§ **実施課題**
以下に示す光学的情報読取装置に関する文章を、その最後の文の後から書き進めてください。

§ **本文抜粋**
◆ ◆ ◆

説明

光学的情報読取装置

【課題】長大なバーコードを高い解像度で迅速に読み取ることができ、かつ操作性、コスト面に優れた光学的情報読取装置を提供する。
【解決手段】バーコードリーダ1は、バーコードBの第一領域を照射する第一照明光源21と、第二領域を照射する第二照明光源22とを備え、第一領域側の画像を、受光センサ28の過半領域に亘って結像させる第一結像レンズ26と、第一領域側の画像と一部重複する第二領域側の画像を、過半領域に亘って結像させる第二結像レンズ27とを有する。さらに、第一照明状態に設定されるときに、第一領域側の第一画像データを受光センサに出力させ、第二照明状態に設定されるときに、第二領域側の第二画像データを出力させる構成をなし、第一画像データと第二画像データとの重複部分に基づき、第一画像データ及び第二画像データを合成及びデコードした合成デコードデータを生成するようにしている。

◆ ◆ ◆

§ **記録一覧**
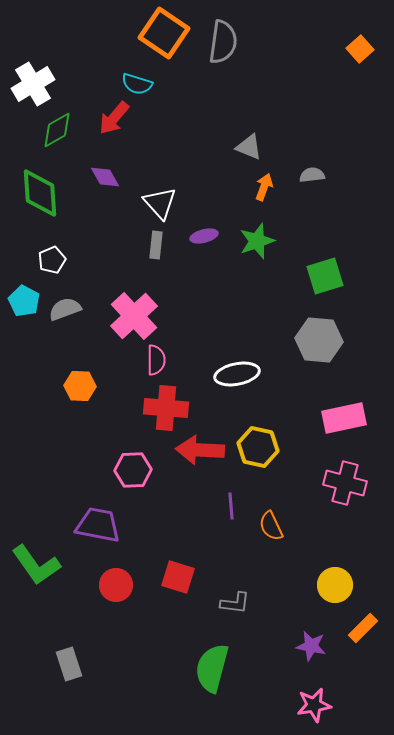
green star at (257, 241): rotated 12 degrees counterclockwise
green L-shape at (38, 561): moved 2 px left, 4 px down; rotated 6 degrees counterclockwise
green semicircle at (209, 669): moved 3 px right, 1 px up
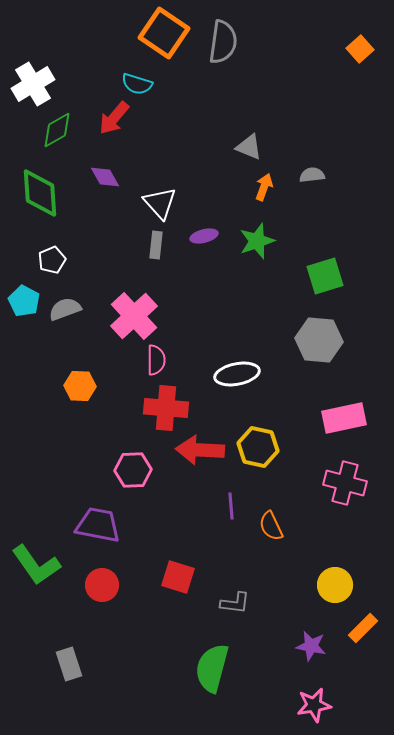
red circle at (116, 585): moved 14 px left
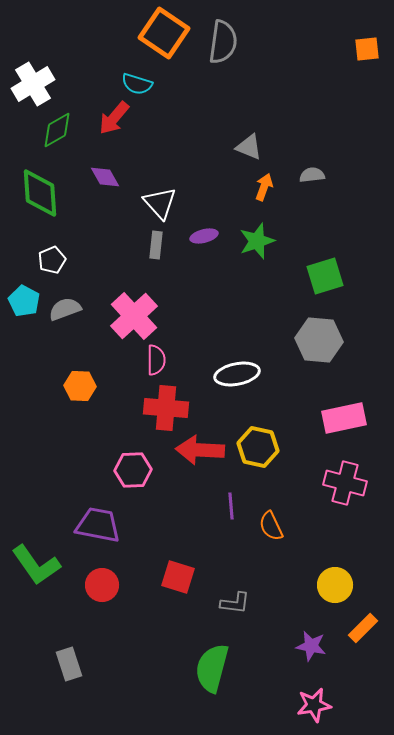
orange square at (360, 49): moved 7 px right; rotated 36 degrees clockwise
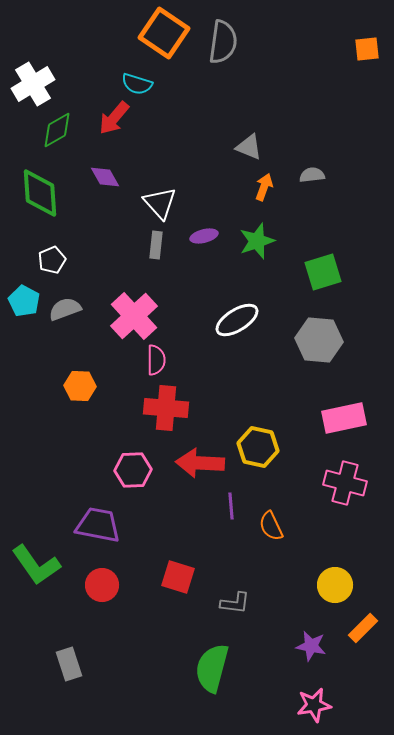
green square at (325, 276): moved 2 px left, 4 px up
white ellipse at (237, 374): moved 54 px up; rotated 21 degrees counterclockwise
red arrow at (200, 450): moved 13 px down
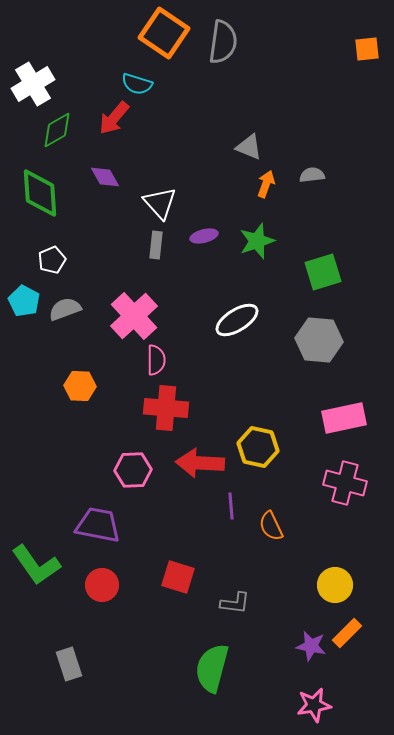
orange arrow at (264, 187): moved 2 px right, 3 px up
orange rectangle at (363, 628): moved 16 px left, 5 px down
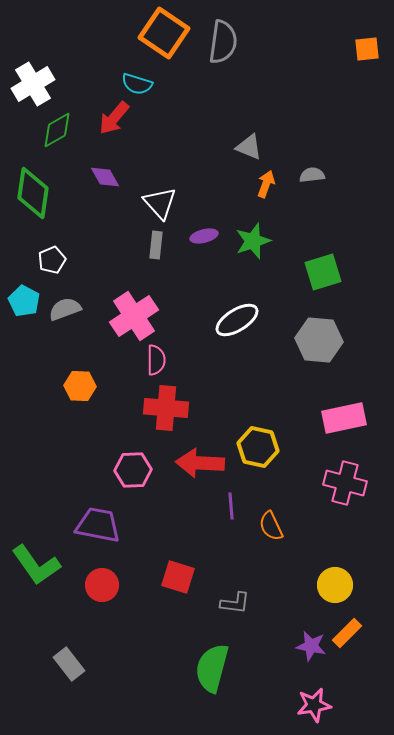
green diamond at (40, 193): moved 7 px left; rotated 12 degrees clockwise
green star at (257, 241): moved 4 px left
pink cross at (134, 316): rotated 9 degrees clockwise
gray rectangle at (69, 664): rotated 20 degrees counterclockwise
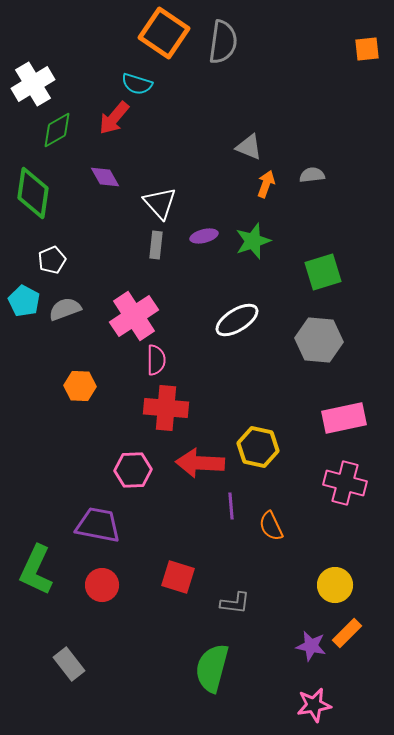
green L-shape at (36, 565): moved 5 px down; rotated 60 degrees clockwise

◆ ◆ ◆

§ **演習結果**
【発明の詳細な説明】
【技術分野】
【0001】
本発明は、光学的情報読取装置に関するものである。
【背景技術】
【0002】
従来より、バーコード等の識別コードを読み取る光学的情報読取装置として、識別コードからの反射光を、受光素子を配列した受光センサによって読み取る構成のものが提供されている。例えば、特許文献1では、バーコードを複数領域に分割すると共に各領域ごとに読取操作を行い、この複数回の読取操作によって得られた複数のデータを合成することでバーコード全体の読み取りを行うようにしている。このような技術によれば、バーコードが幅広であっても読み取りを好適に行うことができる。
【特許文献1】特開平4−111083号公報
【発明の開示】
【発明が解決しようとする課題】
【0003】
特許文献1の構成の場合、、幅広なバーコードを読み取ることができるという効果が得られるものの、一つのバーコードに対して複数回の読み取り操作を行わなければならず、手間と時間がかかるという問題がある。一方、手間や時間を削減する方法として、幅広なバーコード全体を網羅する程度に受光センサを大型化する方法も考えられるが、このように受光センサを大型化するとコスト面等において不利となる。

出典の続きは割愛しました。